WHAT THIS TASK INVOLVES :: Can you repeat every line of the records below word for word, leaving out the pictures?

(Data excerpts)
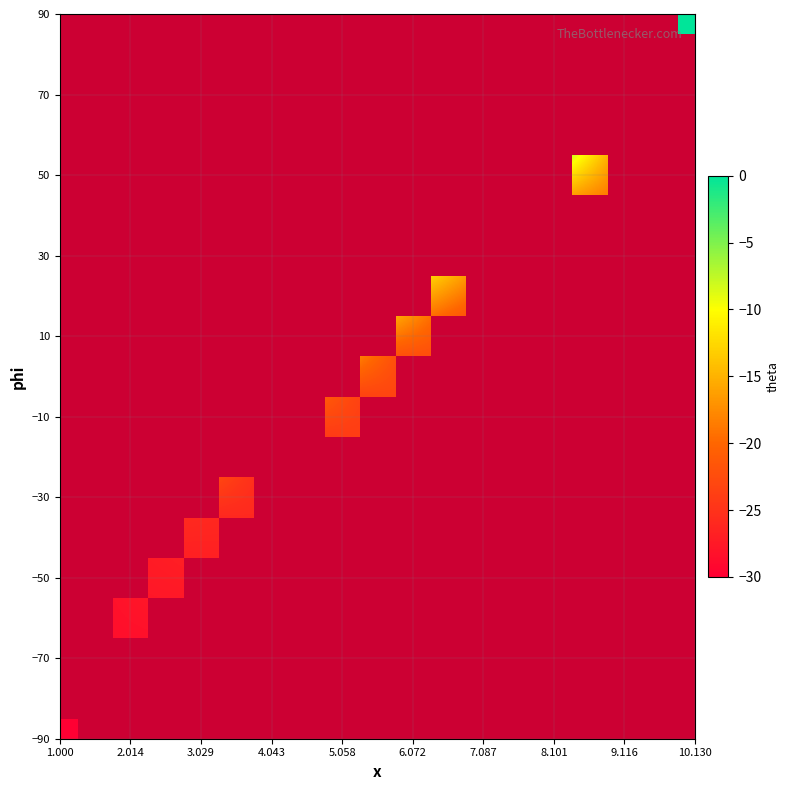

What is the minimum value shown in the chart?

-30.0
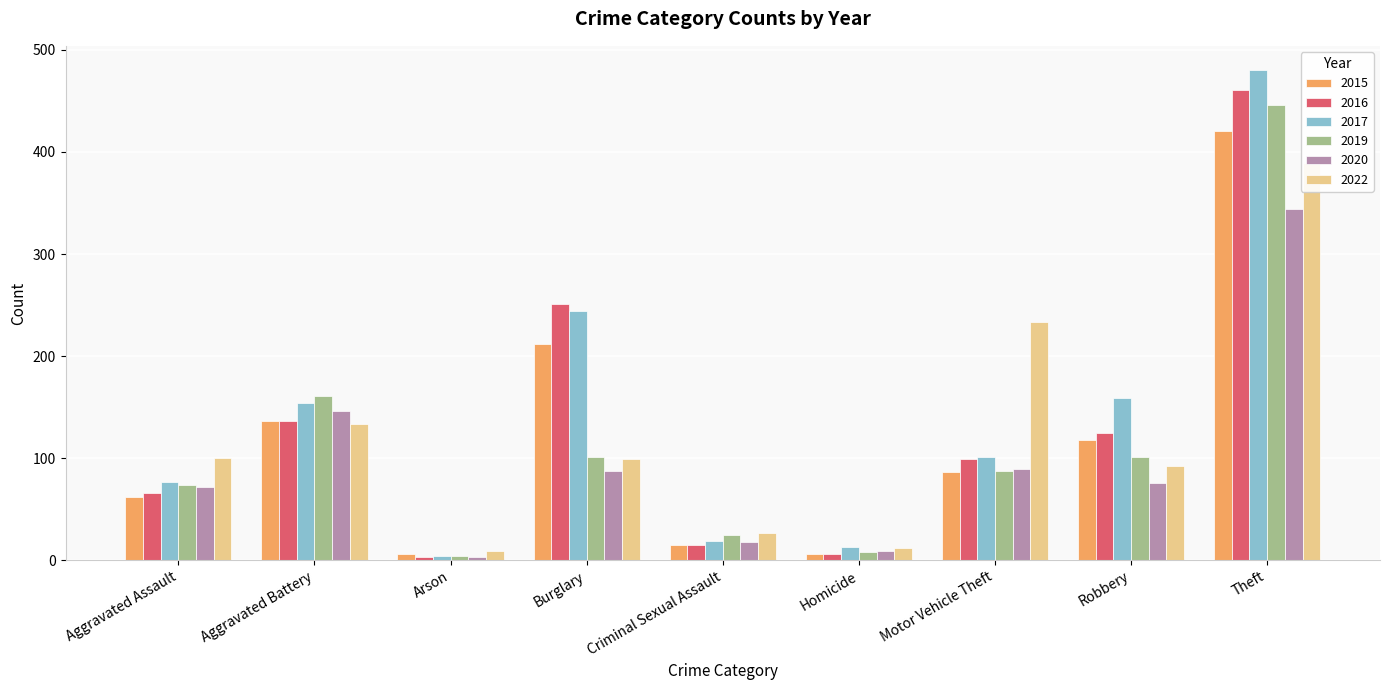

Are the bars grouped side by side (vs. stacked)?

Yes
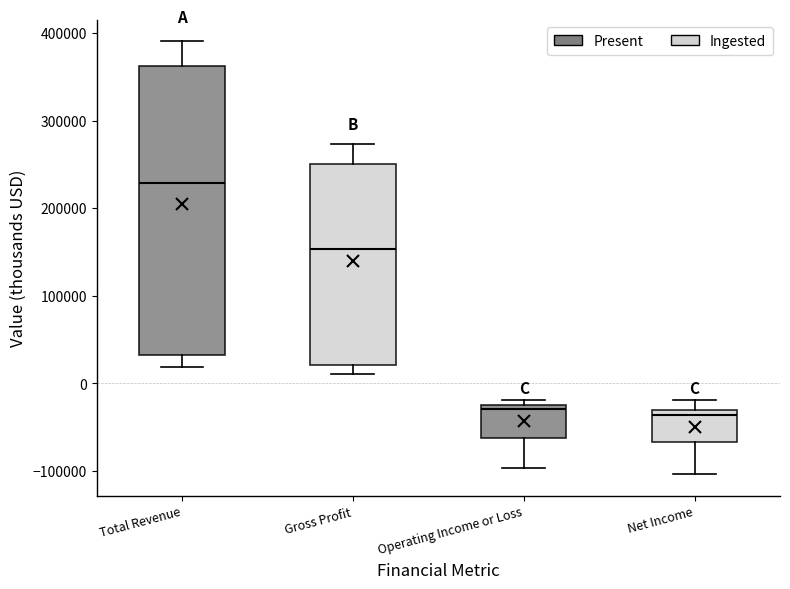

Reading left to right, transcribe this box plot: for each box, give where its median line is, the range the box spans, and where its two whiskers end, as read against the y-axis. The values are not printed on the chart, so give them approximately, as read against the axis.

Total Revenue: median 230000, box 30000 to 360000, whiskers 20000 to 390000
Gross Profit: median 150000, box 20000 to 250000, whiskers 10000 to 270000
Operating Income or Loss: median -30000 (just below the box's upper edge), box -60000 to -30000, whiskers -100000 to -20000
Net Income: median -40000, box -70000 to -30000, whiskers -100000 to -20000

TASK SOLUTION ::
What is the minimum value shown in the chart?

-30.0

Are the bars grouped side by side (vs. stacked)?

Yes

Reading left to right, transcribe this box plot: for each box, give where its median line is, the range the box spans, and where its two whiskers end, as read against the y-axis. The values are not printed on the chart, so give them approximately, as read against the axis.

Total Revenue: median 230000, box 30000 to 360000, whiskers 20000 to 390000
Gross Profit: median 150000, box 20000 to 250000, whiskers 10000 to 270000
Operating Income or Loss: median -30000 (just below the box's upper edge), box -60000 to -30000, whiskers -100000 to -20000
Net Income: median -40000, box -70000 to -30000, whiskers -100000 to -20000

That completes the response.